### Written exercise A
Answer these questions from the VisionCamera issue thread, one line each:
(i) Which device and iOS version does the report list?
(ii) Which VisionCamera version is given?
(iii) Besides trying a different format, what does the reply suggest logging?
### Written exercise B
Quote everything in the VisionCamera issue thread from "2022-06-23 16:54:43.209156+0900 OCRTest[1530:775074]" down to "frame was dropped.".
### Written exercise C
Continue the VisionCamera issue thread, starting after its last post.

2022-06-23 16:54:43.209156+0900 OCRTest[1530:775074] [native] VisionCamera.captureOutput(_:didOutput:from:): The Frame Processor took so long to execute that a frame was dropped.

Device

iPhone 8 plus (iOS 15.5)

VisionCamera Version

2.13.5

Additional information

[ ] I am using Expo
[X] I have read the Troubleshooting Guide
[X] I agree to follow this project's Code of Conduct
[X] I searched for similar issues in this repository and found none.

Jun 23 '22 08:06 Noma98

Hmm, maybe you chose a format that is not supported? Try selecting a different format and log the colorspace as well as the video dimensions

Jun 30 '22 08:06 mrousavy

@mrousavy I don't know why, but I checked with another device model after a long time and it worked. But now, when the text is recognized by the front camera, the text is read in reverse.(e.g." >>>>wOaHMMO3Ya>>") Isn't there any way to make text recognizable as human readable? (e.g. "PMKORJU<<BYEON<<<")

### Raw records

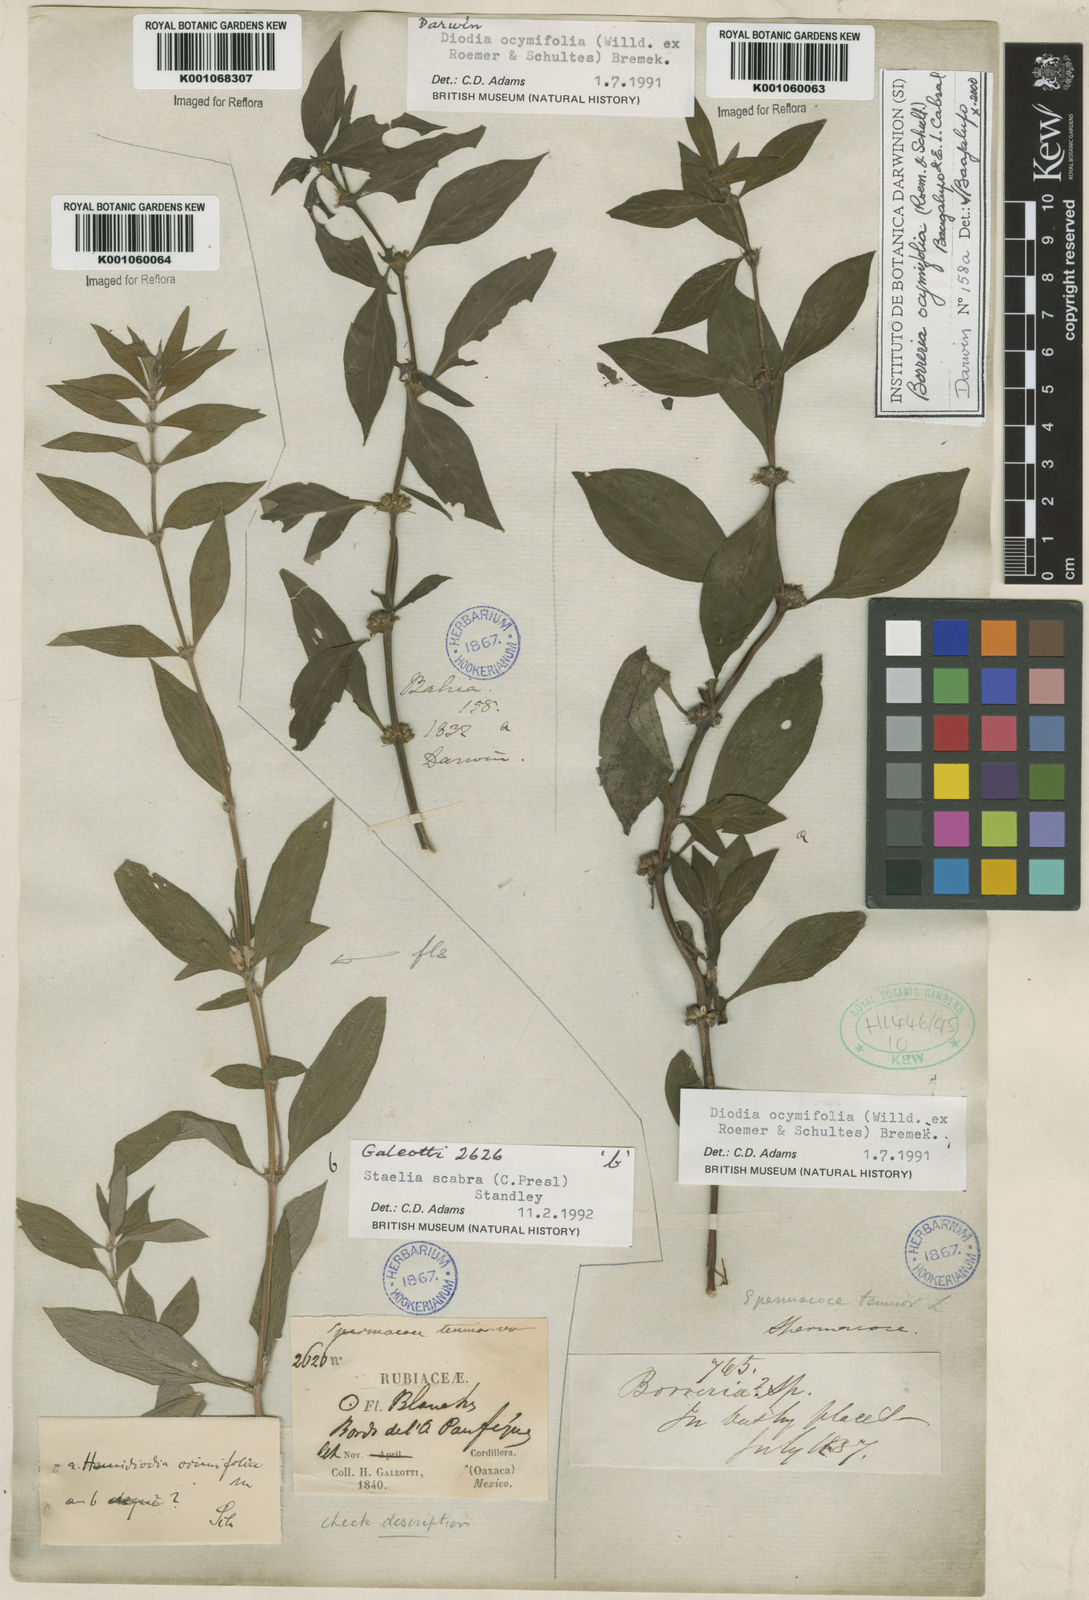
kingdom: Plantae
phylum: Tracheophyta
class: Magnoliopsida
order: Gentianales
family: Rubiaceae
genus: Spermacoce
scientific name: Spermacoce
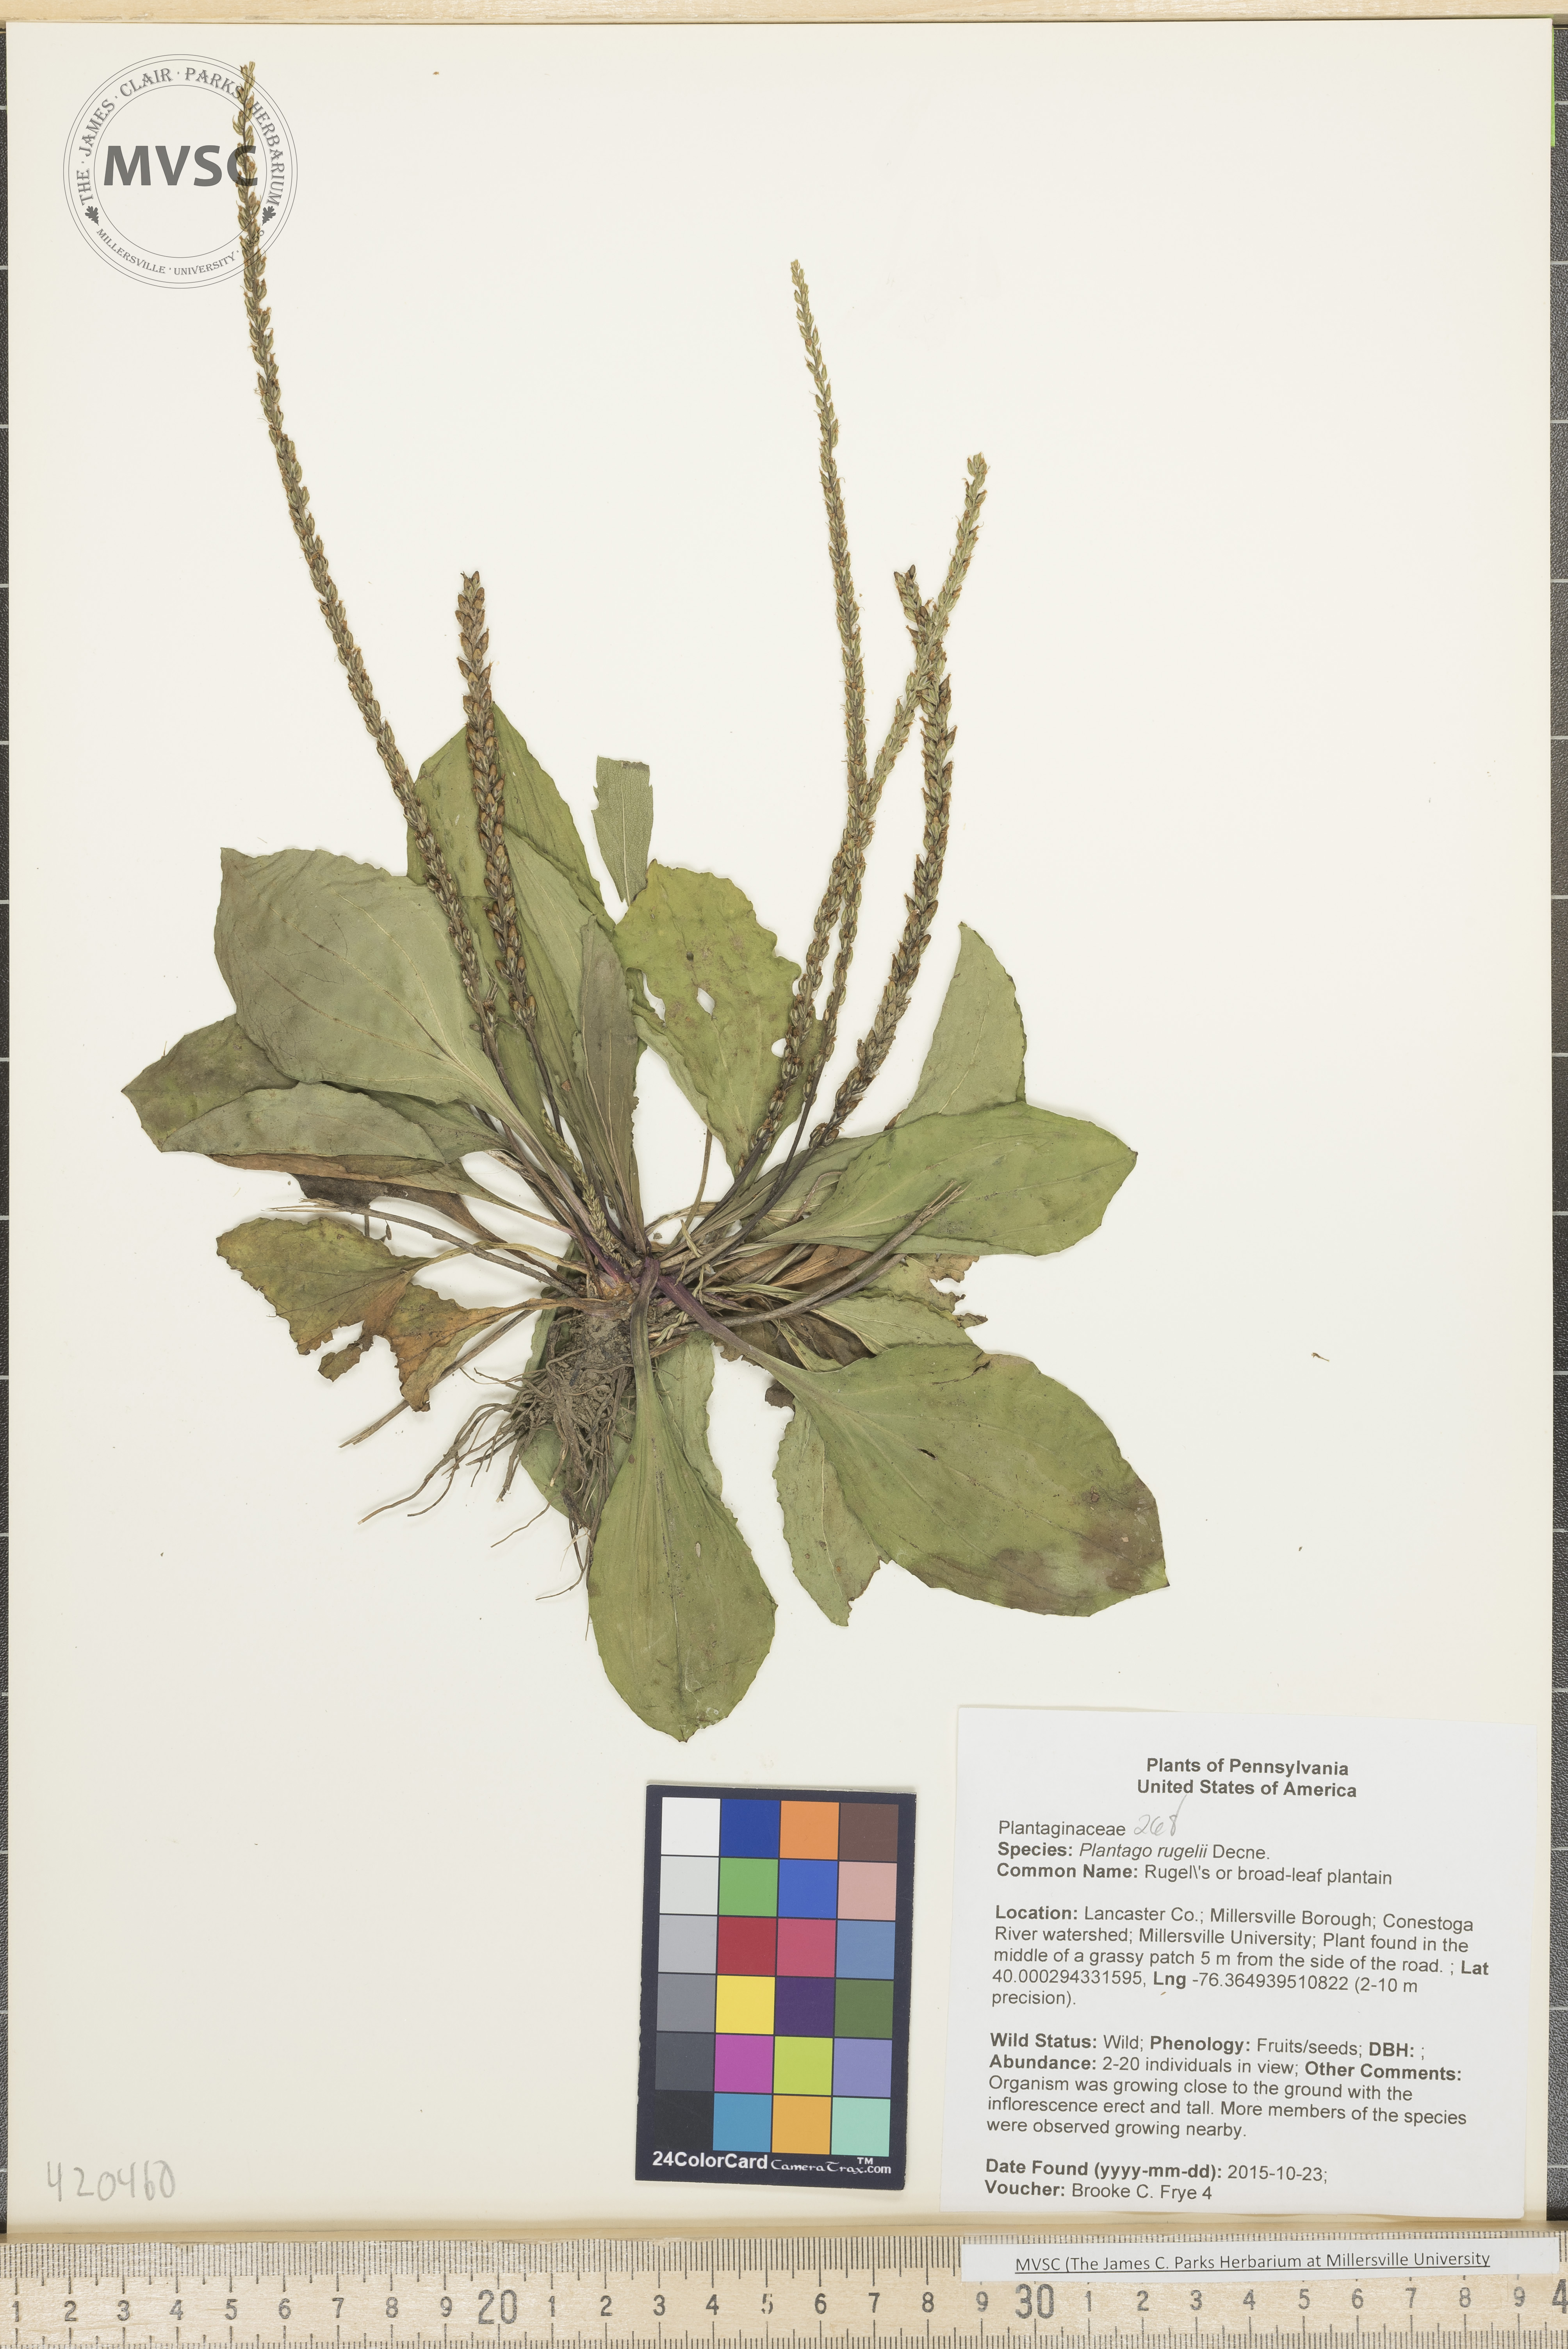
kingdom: Plantae
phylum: Tracheophyta
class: Magnoliopsida
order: Lamiales
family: Plantaginaceae
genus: Plantago
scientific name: Plantago rugelii
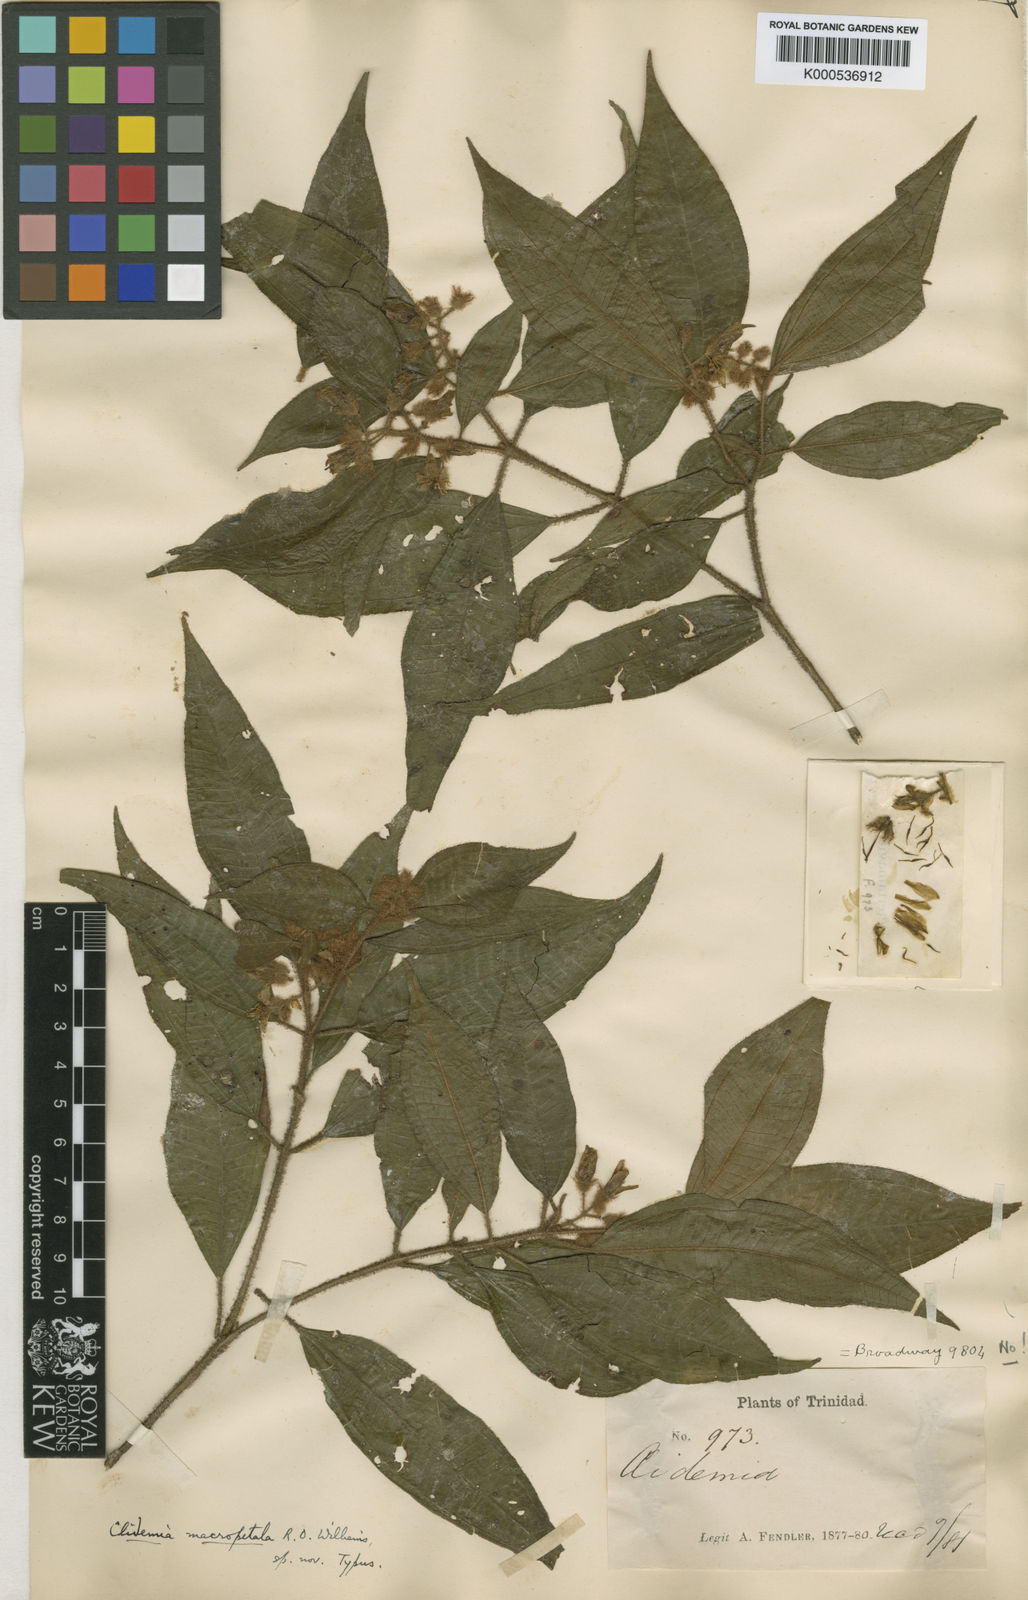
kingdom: Plantae
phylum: Tracheophyta
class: Magnoliopsida
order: Myrtales
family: Melastomataceae
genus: Miconia
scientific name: Miconia macropetala
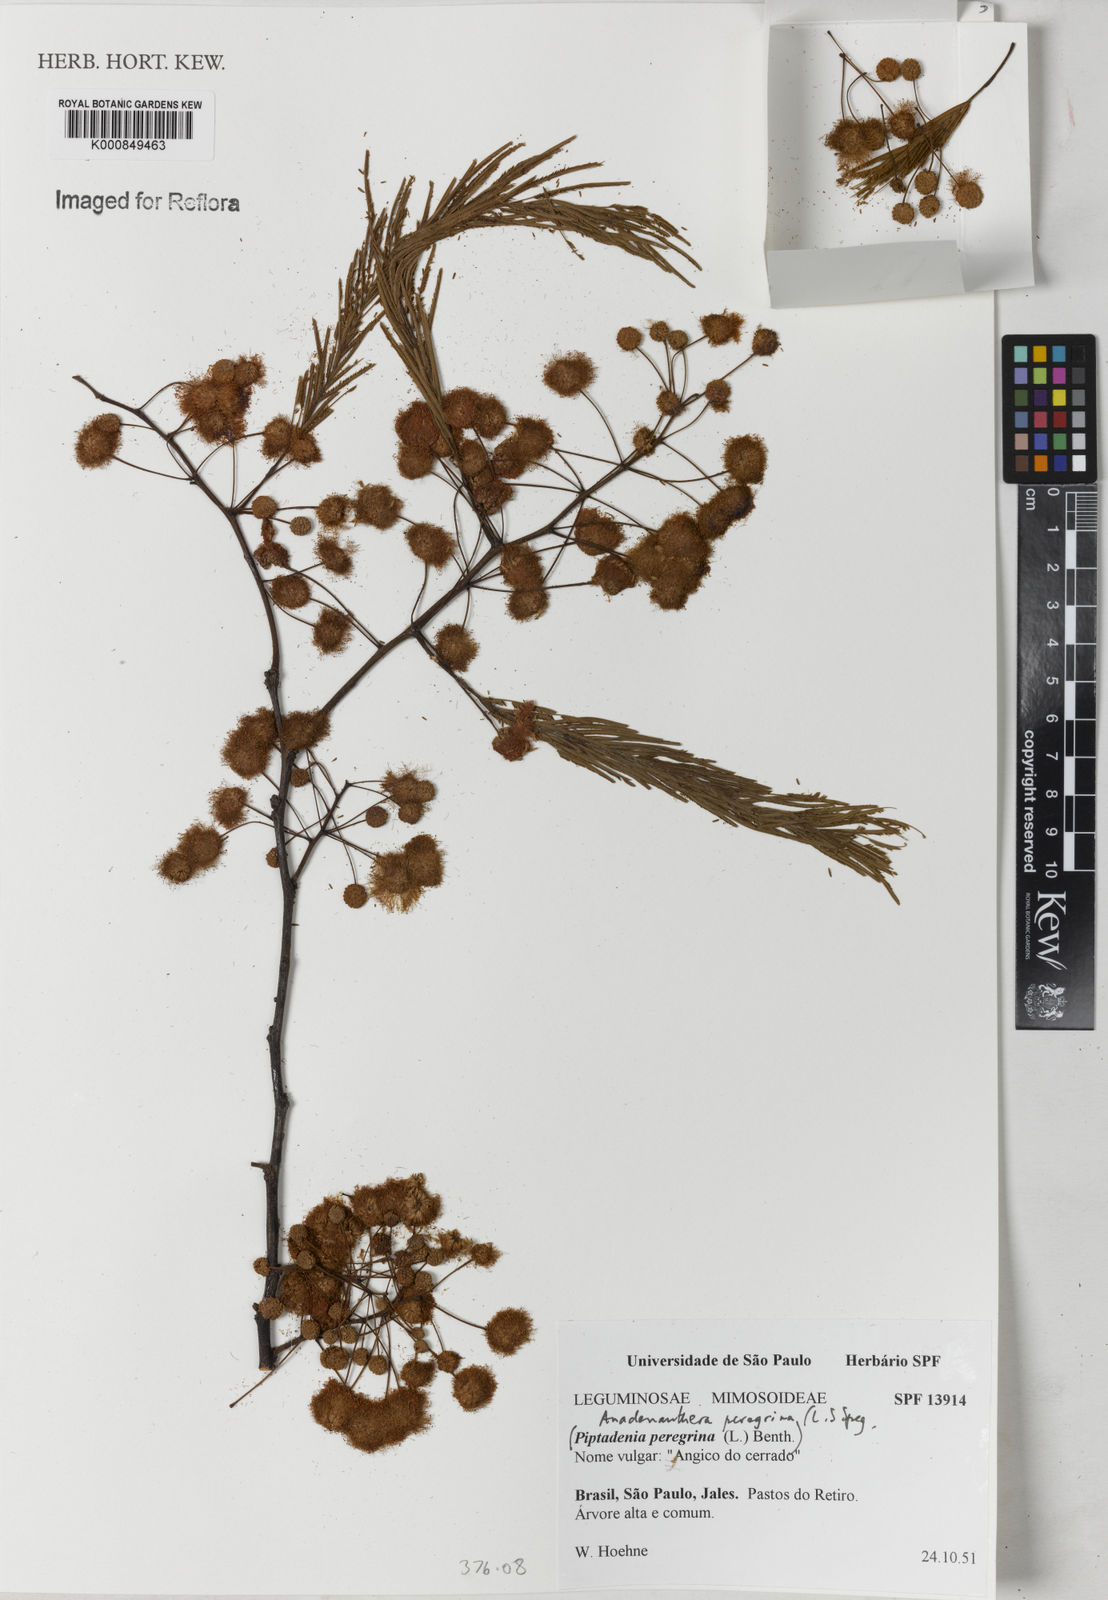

### Expected output A
(i) iPhone 8 plus (iOS 15.5)
(ii) 2.13.5
(iii) The colorspace and the video dimensions

### Expected output B
2022-06-23 16:54:43.209156+0900 OCRTest[1530:775074] [native] VisionCamera.captureOutput(_:didOutput:from:): The Frame Processor took so long to execute that a frame was dropped.

### Expected output C
Jul 29 '22 08:07 Noma98

Ah, you need to flip the frame before passing it to the frame processor in that case. That's because the selfie camera is flipped by VisionCamera to match the style of Snapchat, Insta and TikTok (what people are used to)

Jul 29 '22 14:07 mrousavy

@mrousavy Can you provide a code snippet on how to flip the frame before handing it over to the frame processor?

Aug 01 '22 07:08 Noma98

Closing as this is a stale issue - this might have been fixed with the full rewrite in VisionCamera V3 (🥳) - if not, please create a new issue.

Sep 30 '23 09:09 mrousavy

(also this is not really related to VisionCamera - your model might not be trained on mirrored data, or the pixelFormat is not supported (YUV_420-8bit vs YUV_420-10bit HDR))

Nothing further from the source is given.